The BHP Group Ltd (ASX: BHP) share price has been in fine form this week.
Since the start of the period, the mining giant's shares have risen approximately 5% to $40.66.
This has been driven by a positive reaction to the Big Australian's full year results for FY 2022.
Can the BHP share price keep rising?
The good news for investors is that one leading broker believes the BHP share price can keep rising from here.
According to a note out of Morgans, its analysts have retained their add rating with a price target of $48.00.
Based on the current BHP share price, this implies potential upside of 18% for investors over the next 12 months.
And that's before dividends. Including the US$2.84 (A$4.11) per share fully franked dividend that Morgans is forecasting in FY 2023, the total potential return stretches to over 28%.
What did the broker say?
Morgans was impressed with BHP's performance in FY 2022 and particularly its strong free cash flow generation. Overall, it believes this justifies its decision to choose BHP over rival Rio Tinto Limited (ASX: RIO). It also remains positive on its outlook and feels it has a stronger growth profile.
The broker commented:
A strong result from BHP, with earnings slightly ahead of expectations while positively surprising on both dividend and free cash flow (FCF) generation.

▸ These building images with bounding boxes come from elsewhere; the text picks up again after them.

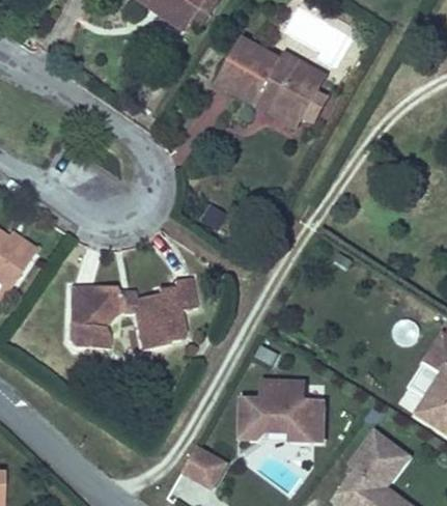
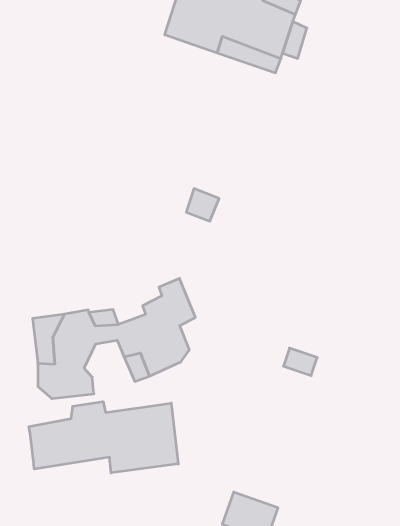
building: none -> [29,402,178,473]
building: [244,384,327,444] -> none

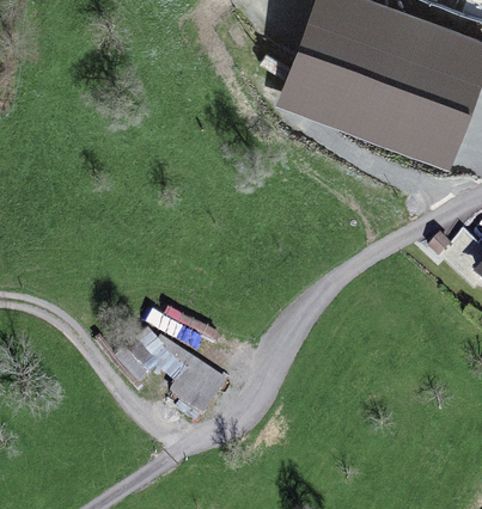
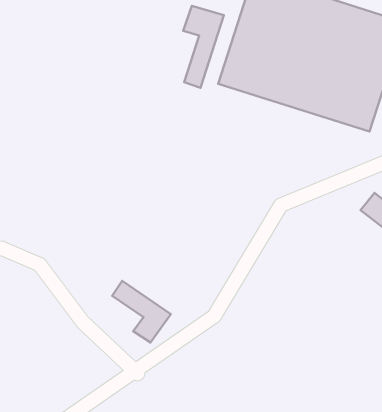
building: none -> [183,6,224,88]

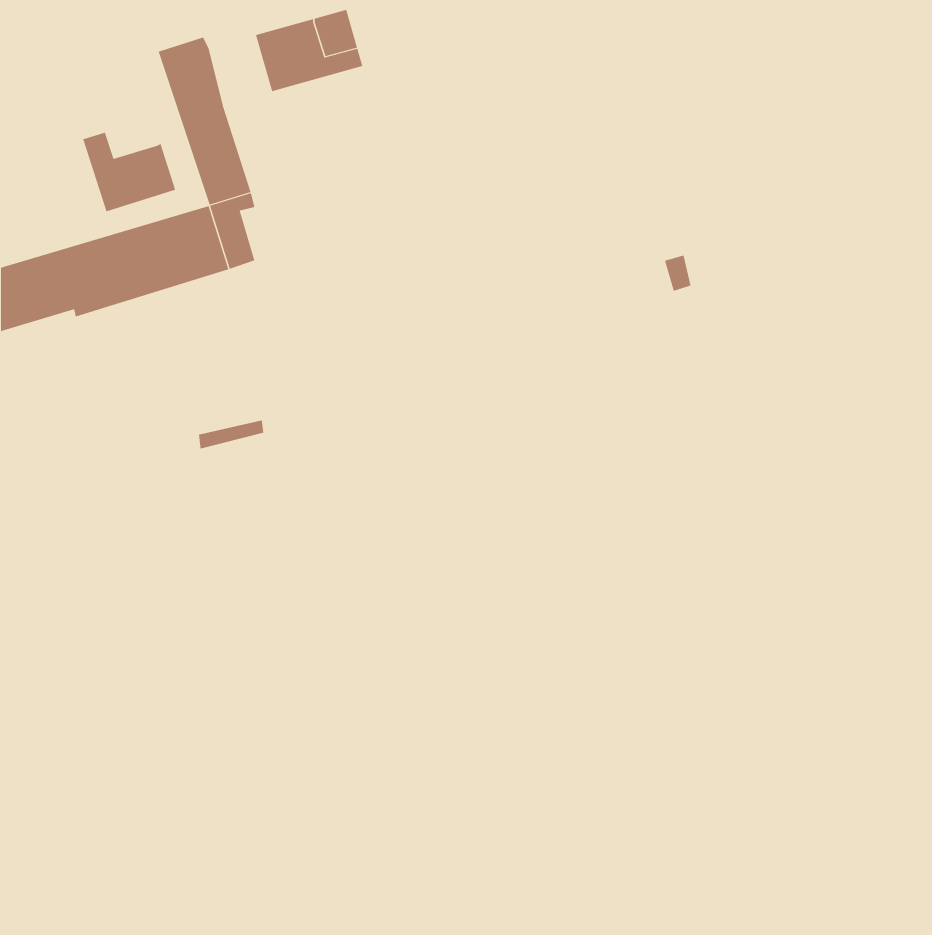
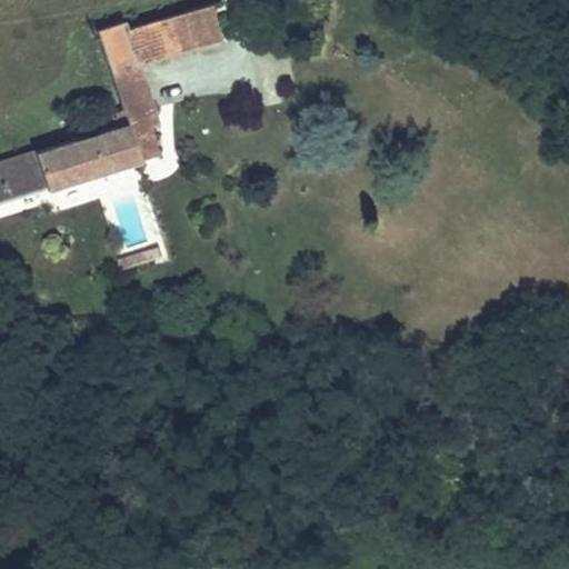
building: none -> [130,21,168,64]
building: [83,132,176,212] -> none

The dividend surprise was the key highlight, which also drove a positive share price reaction on result day. BHP announced a US175 cent final dividend, ahead of both consensus US152 cents and MorgansE US136 cents.
Our long-term preference for BHP over RIO continues to pay dividends (literally), with BHP asserting itself as the better miner and with the stronger growth profile. We maintain our Add rating with an updated TP of A$48.00.